School of Computer Science and Engineering, Southeast University, Nanjing, China.
The Jiangsu Provincial Joint International Research Laboratory of Medical Information Processing, School of Computer Science and Engineering, Southeast University, Nanjing, China.
Int J Med Robot. 2023 Dec;19(6):e2569. doi: 10.1002/rcs.2569. Epub 2023 Aug 26.

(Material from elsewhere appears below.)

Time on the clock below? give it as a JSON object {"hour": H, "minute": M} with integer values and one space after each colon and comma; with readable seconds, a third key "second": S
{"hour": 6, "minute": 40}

During percutaneous coronary intervention, the guiding catheter plays an important role. Tracking the catheter tip placed at the coronary ostium in the X-ray fluoroscopy sequence can obtain image displacement information caused by the heart beating, which can help dynamic coronary roadmap overlap on X-ray fluoroscopy images. Due to a low exposure dose, the X-ray fluoroscopy is noisy and low contrast, which causes some difficulties in tracking. In this paper, we developed a new catheter tip tracking framework. First, a lightweight efficient catheter tip segmentation network is proposed and boosted by a self-distillation training mechanism. Then, the Bayesian filtering post-processing method is used to consider the sequence information to refine the single image segmentation results. By separating the segmentation results into several groups based on connectivity, our framework can track multiple catheter tips. The proposed tracking framework is validated on a clinical X-ray sequence dataset.
在经皮冠状动脉介入治疗中,引导导管起着重要作用。在 X 射线透视序列中跟踪放置在冠状动脉口的导管尖端,可以获得由心脏跳动引起的图像位移信息,这有助于在 X 射线透视图像上实现动态冠状动脉路标叠加。由于曝光剂量低,X 射线透视图像噪声大、对比度低,这给跟踪带来了一些困难。在本文中,我们开发了一种新的导管尖端跟踪框架。首先,提出了一种轻量级的高效导管尖端分割网络,并通过自蒸馏训练机制进行了增强。然后,使用贝叶斯滤波后处理方法来考虑序列信息,以细化单图像分割结果。通过根据连通性将分割结果分成几个组,我们的框架可以跟踪多个导管尖端。所提出的跟踪框架在临床 X 射线序列数据集上进行了验证。